• Action item
An exact copy of every record, without the pictures, is what should come back.

• Data to process
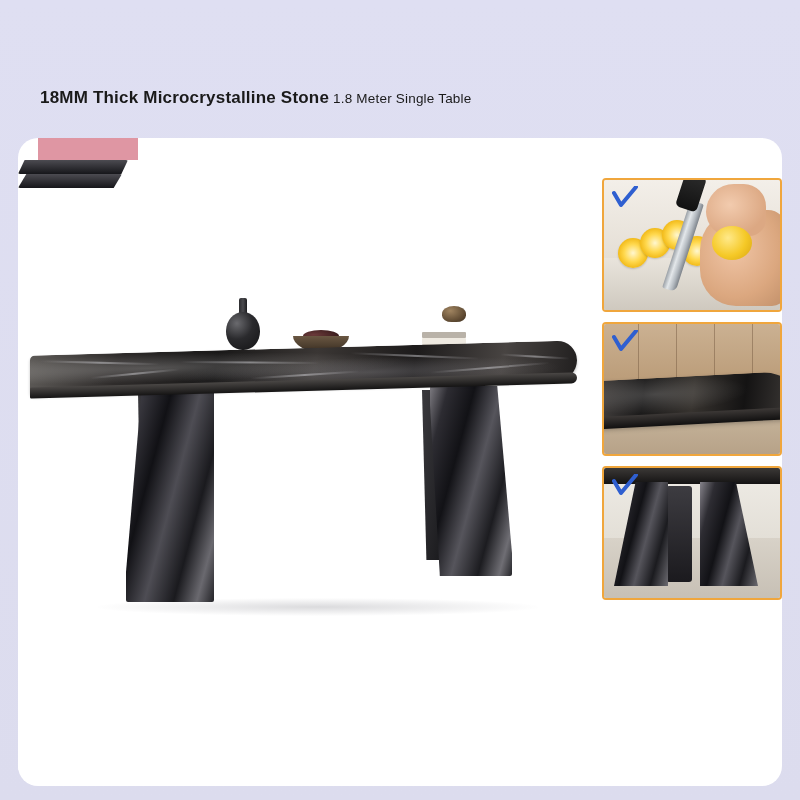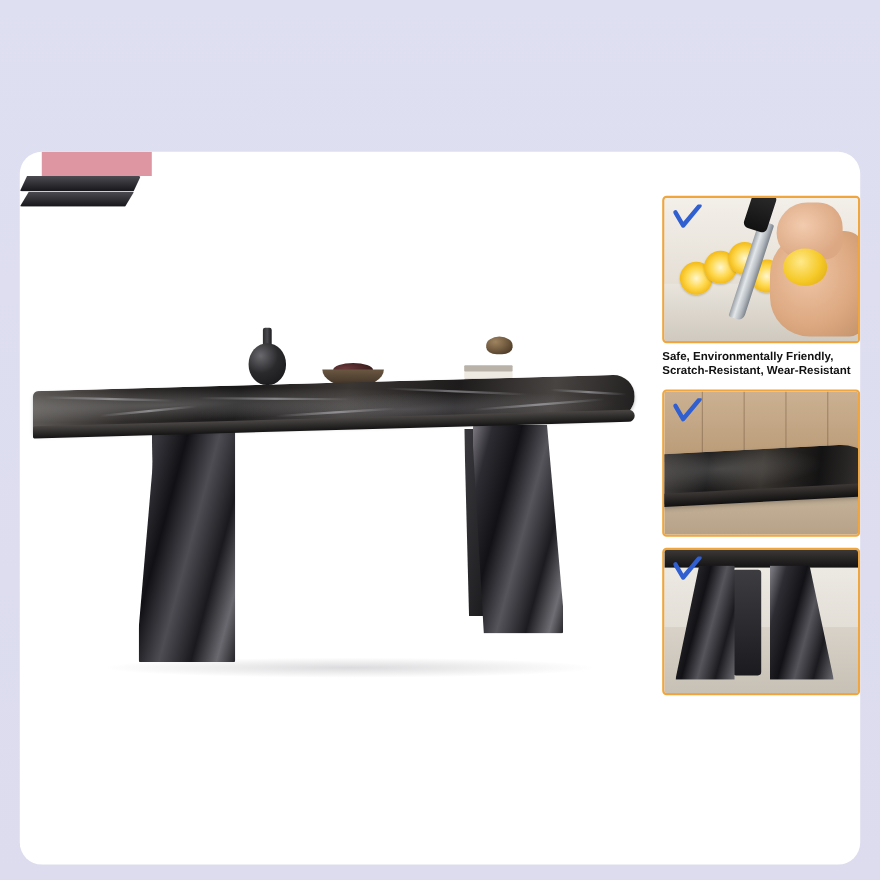--- a/index.html
+++ b/index.html
@@ -358,6 +358,10 @@
 
 <div class="page">
 
+  <div class="headline">
+    <span>18MM Thick Microcrystalline Stone</span>
+    <span class="sub">1.8 Meter Single Table</span>
+  </div>
 
   <div class="card">
 

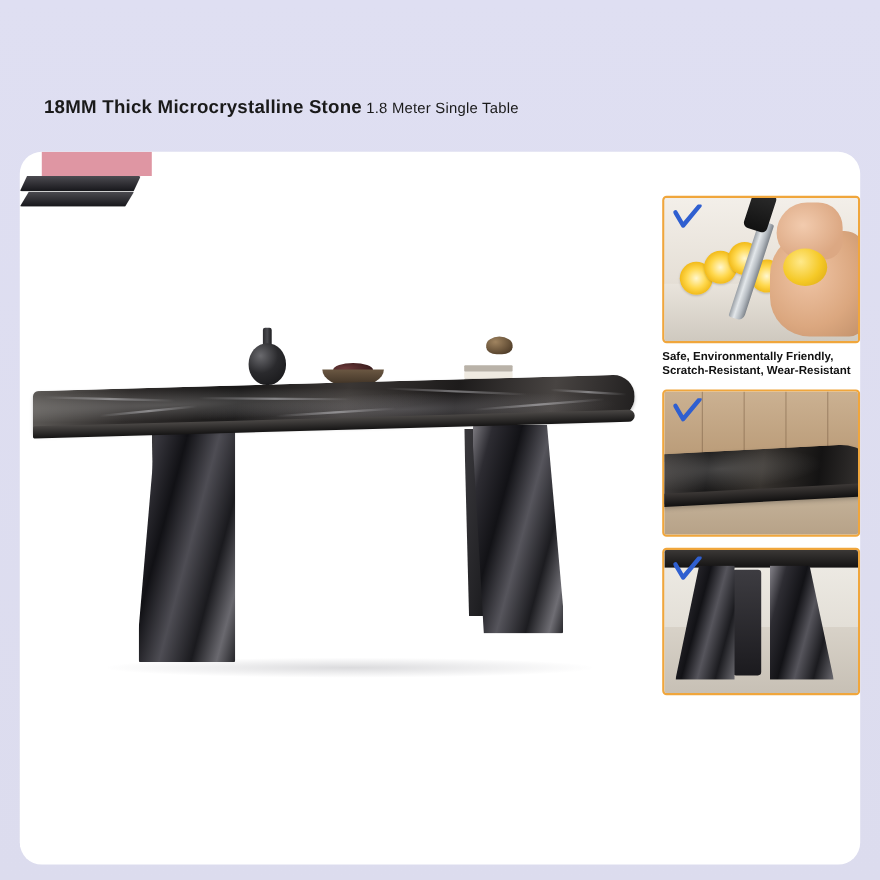--- a/index.html
+++ b/index.html
@@ -432,10 +432,6 @@
             </svg>
           </div>
         </div>
-        <div class="feature-text">
-          <div>Safe, Environmentally Friendly,</div>
-          <div>Scratch-Resistant, Wear-Resistant</div>
-        </div>
       </div>
 
       <div class="feature">

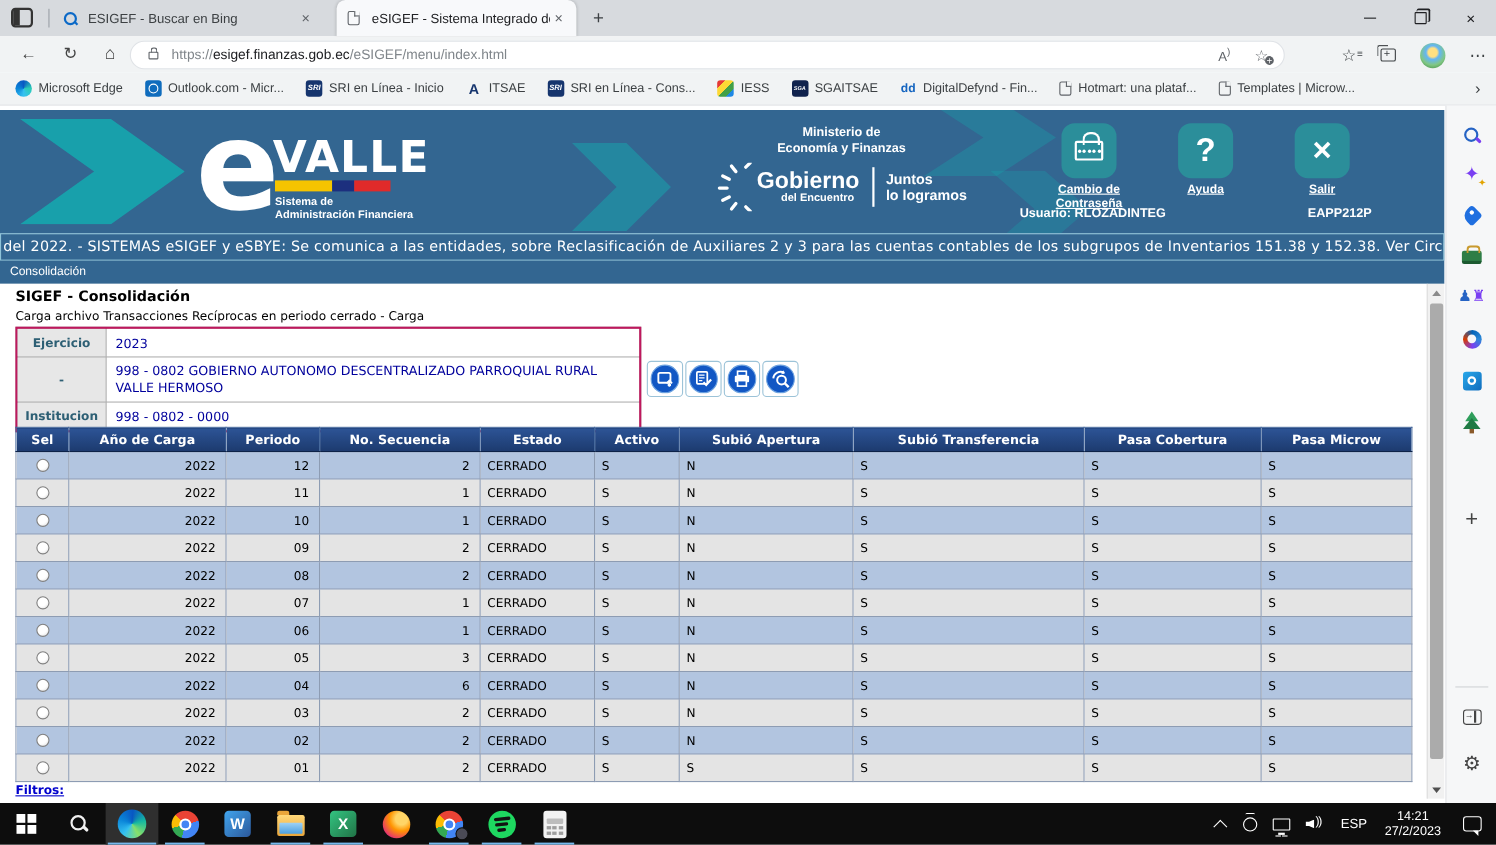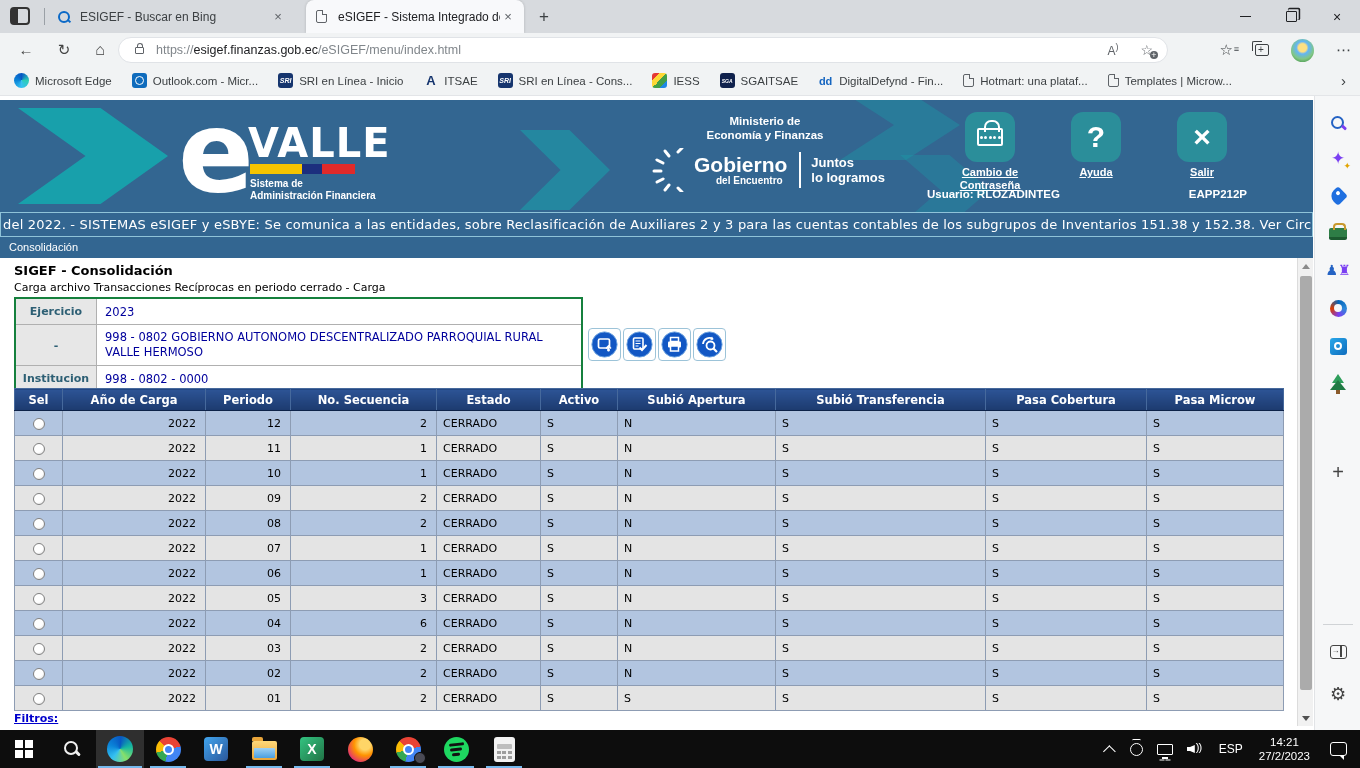--- a/index.html
+++ b/index.html
@@ -84,7 +84,7 @@
   .ministry { position:absolute; left:640px; top:14px; width:250px; text-align:center; color:#fff; font-weight:bold; font-size:11.5px; line-height:14px; }
   .gob { position:absolute; left:652px; top:48px; display:flex; align-items:center; color:#fff; }
   .gob-burst { width:36px; height:44px; }
-  .gob-names { margin-left:6px; }
+  .gob-names { margin-left:0; }
   .gob-name { font-size:21px; font-weight:800; line-height:20px; }
   .gob-sub { font-size:10px; font-weight:bold; margin-left:22px; }
   .gob-div { width:2px; height:36px; background:#fff; margin:0 10px 0 12px; }

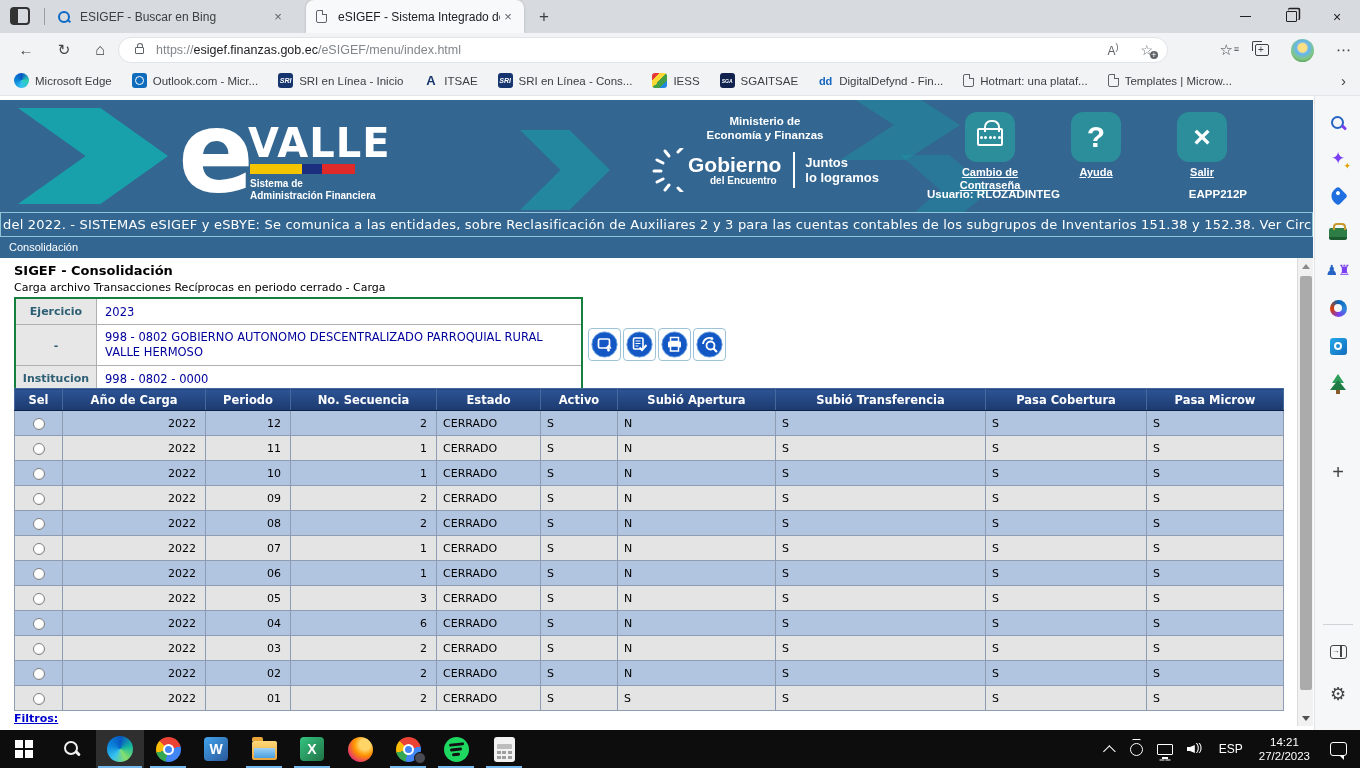--- a/index.html
+++ b/index.html
@@ -108,7 +108,7 @@
   .content { position:absolute; top:258px; left:0; width:1297px; height:472px; background:#fff; font-family:"DejaVu Sans",sans-serif; }
   .pg-title { position:absolute; left:14px; top:5px; font-size:13px; font-weight:bold; color:#000; }
   .pg-sub { position:absolute; left:14px; top:23px; font-size:11px; color:#000; }
-  .redform { position:absolute; left:14px; top:39px; width:569px; border:2px solid #15803d; display:grid; grid-template-columns:80px 1fr; background:#b0b0b0; grid-gap:1px; }
+  .redform { position:absolute; left:14px; top:39px; width:569px; border:2px solid #be185d; display:grid; grid-template-columns:80px 1fr; background:#b0b0b0; grid-gap:1px; }
   .rf-label { background:#e7e7e7; color:#2d5f74; font-weight:bold; font-size:11px; display:flex; align-items:center; justify-content:center; }
   .rf-value { background:#fff; color:#00009c; font-size:11.5px; padding:5px 8px; display:flex; align-items:center; }
   .actionbar { position:absolute; left:588px; top:70px; display:flex; gap:2px; }

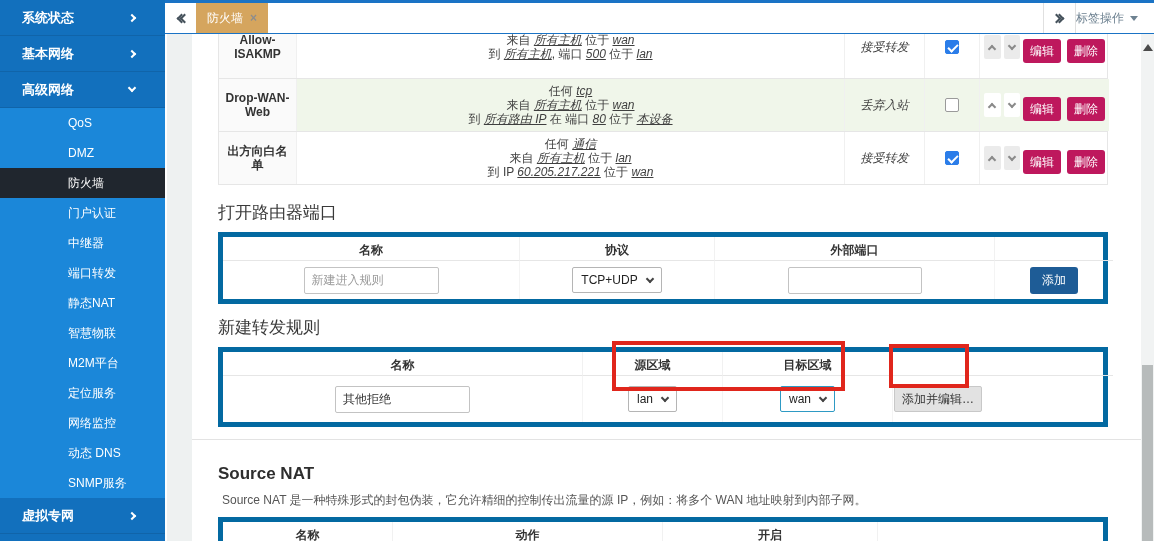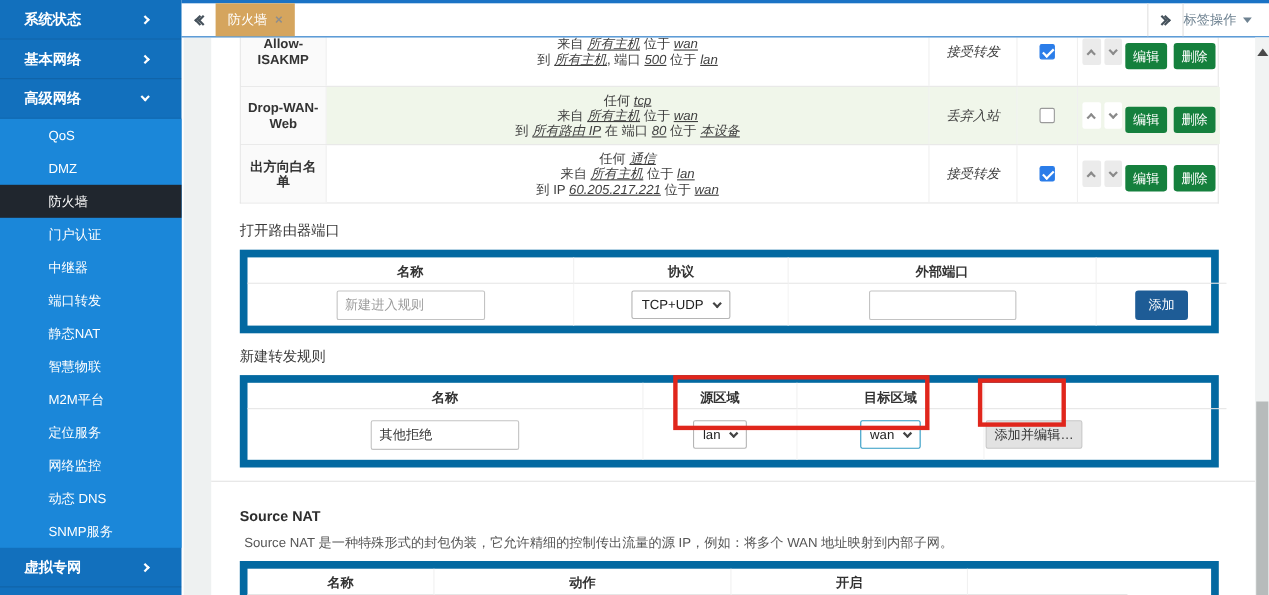--- a/index.html
+++ b/index.html
@@ -59,7 +59,7 @@
   .mchv{display:inline-block;width:6px;height:6px;border-right:2px solid #8a8a8a;border-bottom:2px solid #8a8a8a;}
   .mchv.up{transform:rotate(-135deg);margin-top:3px;}
   .mchv.down{transform:rotate(45deg);margin-top:-3px;}
-  .btn-red{min-width:38px;height:24px;background:#15803d;border:none;border-radius:3px;color:#fff;
+  .btn-red{min-width:38px;height:24px;background:#be185d;border:none;border-radius:3px;color:#fff;
            font-size:12px;cursor:pointer;padding:0 6px;font-family:Liberation Mono, monospace;margin-top:8px;}
   .btn-red + .btn-red{margin-left:3px;}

• Reply
--- a/index.html
+++ b/index.html
@@ -358,6 +358,10 @@
 
 <div class="page">
 
+  <div class="headline">
+    <span>18MM Thick Microcrystalline Stone</span>
+    <span class="sub">1.8 Meter Single Table</span>
+  </div>
 
   <div class="card">
 

--- a/index.html
+++ b/index.html
@@ -432,10 +432,6 @@
             </svg>
           </div>
         </div>
-        <div class="feature-text">
-          <div>Safe, Environmentally Friendly,</div>
-          <div>Scratch-Resistant, Wear-Resistant</div>
-        </div>
       </div>
 
       <div class="feature">

--- a/index.html
+++ b/index.html
@@ -84,7 +84,7 @@
   .ministry { position:absolute; left:640px; top:14px; width:250px; text-align:center; color:#fff; font-weight:bold; font-size:11.5px; line-height:14px; }
   .gob { position:absolute; left:652px; top:48px; display:flex; align-items:center; color:#fff; }
   .gob-burst { width:36px; height:44px; }
-  .gob-names { margin-left:6px; }
+  .gob-names { margin-left:0; }
   .gob-name { font-size:21px; font-weight:800; line-height:20px; }
   .gob-sub { font-size:10px; font-weight:bold; margin-left:22px; }
   .gob-div { width:2px; height:36px; background:#fff; margin:0 10px 0 12px; }

--- a/index.html
+++ b/index.html
@@ -108,7 +108,7 @@
   .content { position:absolute; top:258px; left:0; width:1297px; height:472px; background:#fff; font-family:"DejaVu Sans",sans-serif; }
   .pg-title { position:absolute; left:14px; top:5px; font-size:13px; font-weight:bold; color:#000; }
   .pg-sub { position:absolute; left:14px; top:23px; font-size:11px; color:#000; }
-  .redform { position:absolute; left:14px; top:39px; width:569px; border:2px solid #15803d; display:grid; grid-template-columns:80px 1fr; background:#b0b0b0; grid-gap:1px; }
+  .redform { position:absolute; left:14px; top:39px; width:569px; border:2px solid #be185d; display:grid; grid-template-columns:80px 1fr; background:#b0b0b0; grid-gap:1px; }
   .rf-label { background:#e7e7e7; color:#2d5f74; font-weight:bold; font-size:11px; display:flex; align-items:center; justify-content:center; }
   .rf-value { background:#fff; color:#00009c; font-size:11.5px; padding:5px 8px; display:flex; align-items:center; }
   .actionbar { position:absolute; left:588px; top:70px; display:flex; gap:2px; }

--- a/index.html
+++ b/index.html
@@ -59,7 +59,7 @@
   .mchv{display:inline-block;width:6px;height:6px;border-right:2px solid #8a8a8a;border-bottom:2px solid #8a8a8a;}
   .mchv.up{transform:rotate(-135deg);margin-top:3px;}
   .mchv.down{transform:rotate(45deg);margin-top:-3px;}
-  .btn-red{min-width:38px;height:24px;background:#15803d;border:none;border-radius:3px;color:#fff;
+  .btn-red{min-width:38px;height:24px;background:#be185d;border:none;border-radius:3px;color:#fff;
            font-size:12px;cursor:pointer;padding:0 6px;font-family:Liberation Mono, monospace;margin-top:8px;}
   .btn-red + .btn-red{margin-left:3px;}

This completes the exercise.